Por: diario | 25/10/2019

 

Luana Abreu

 

A Mesa Diretora da Câmara de Vereadores de Rio do Sul arquivou nesta semana os dois projetos de lei da então vereadora Bárbara Kirsten (PP), que tratavam da redução do salário de vereadores, do prefeito e vice-prefeito. Os documentos foram protocolados no início de outubro e tinham como objetivo alterar os salários dos políticos para o quadriênio de 2021 a 2024.

 

O projeto de lei nº 82 sugeria alterações no salário do prefeito de R$ 26.855.13 para R$ 19.183,05, uma redução de 28,57%, e do salário do vice-prefeito que é de 12.267.15 e passaria para 9.521.52, uma redução de 22.38%. Já o projeto lei nº 81 previa a redução do salário dos vereadores, que passaria de R$ 8.349.43 para R$ 3.836.61, uma redução de 54.05%. Bárbara explicou que levou em consideração o salário de um professor da Rede Municipal de Rio do Sul na proposta de redução de salário dos parlamentares. “Não sou a favor de que o vereador não receba nada pelo seu trabalho, mas os valores pagos hoje são muito altos. No caso do prefeito, o salário é maior até do que do governador de São Paulo, por exemplo”, comenta.

 

Os projetos passaram pela Mesa Diretora, pelo setor jurídico que avaliou sua legalidade, mas foram barrados antes mesmo de serem discutidos pelos vereadores. Segundo o presidente da Câmara, Marcos Zanis (PSD), um dos motivos que justificam a decisão da Mesa, é de que existe um projeto de iniciativa popular que também propõe a redução de salário dos vereadores, prefeito e vice-prefeito. Além disso, há um levantamento que compara o salário dos parlamentares de Rio do Sul com o que é pago em outras cidades. “Já existe um projeto aqui na cidade onde o vereador pode optar por receber ou não o salário. O projeto diz respeito aos salários pagos somente na próxima legislatura.
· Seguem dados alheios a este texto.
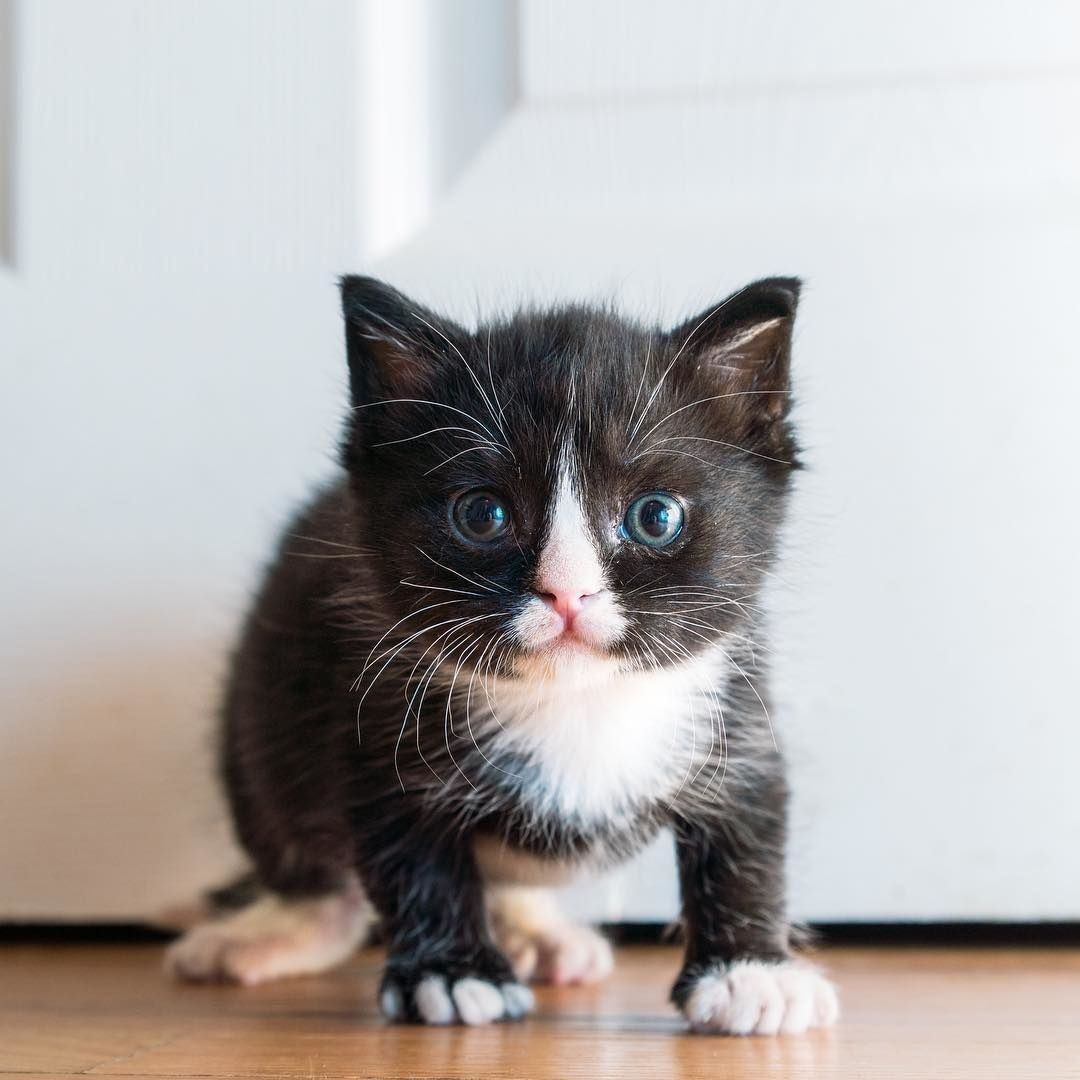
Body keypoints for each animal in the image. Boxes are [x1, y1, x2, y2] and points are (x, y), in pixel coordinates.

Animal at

Por que ela não propôs pra que isso ocorresse agora?”, questiona Zanis.

 

Bárbara esclareceu também que o projeto foi lido em sessão e recebeu apoio de grande parte dos vereadores. Ela acredita que não foi aprovado por questões de interesse partidário. “Talvez os vereadores não queiram mexer nos seus salários”, argumenta.
A expectativa de Bárbara é de enviar um novo projeto para a Câmara em 2020, quando uma nova Mesa Diretora assume a casa legislativa. “Ano que vem estaremos no período eleitoral e é impossível que esse projeto não seja discutido na Câmara, independente de quem seja o presidente”, explica.

 

Segundo projeto

 

Outro projeto, que segundo o presidente da Câmara está em andamento, é organizado pelo Movimento o Sul é Meu País. O grupo está recolhendo assinaturas para um abaixo-assinado solicitando a redução de 50% dos salários do prefeito, vice e de todos os vereadores.

Para que o projeto tramite na Câmara são necessárias assinaturas de no mínimo 5% do eleitorado da cidade, o que equivale a 2.500 pessoas. O objetivo principal, de acordo com o movimento, é reduzir os custos da máquina pública e também fazer a população rio-sulense participar das decisões do município.

 

Após a coleta de assinaturas o documento será encaminhado para a Câmara de Vereadores de Rio do Sul e caso a proposta seja aprovada, a redução de salários passará a valer na legislatura de 2021/2024.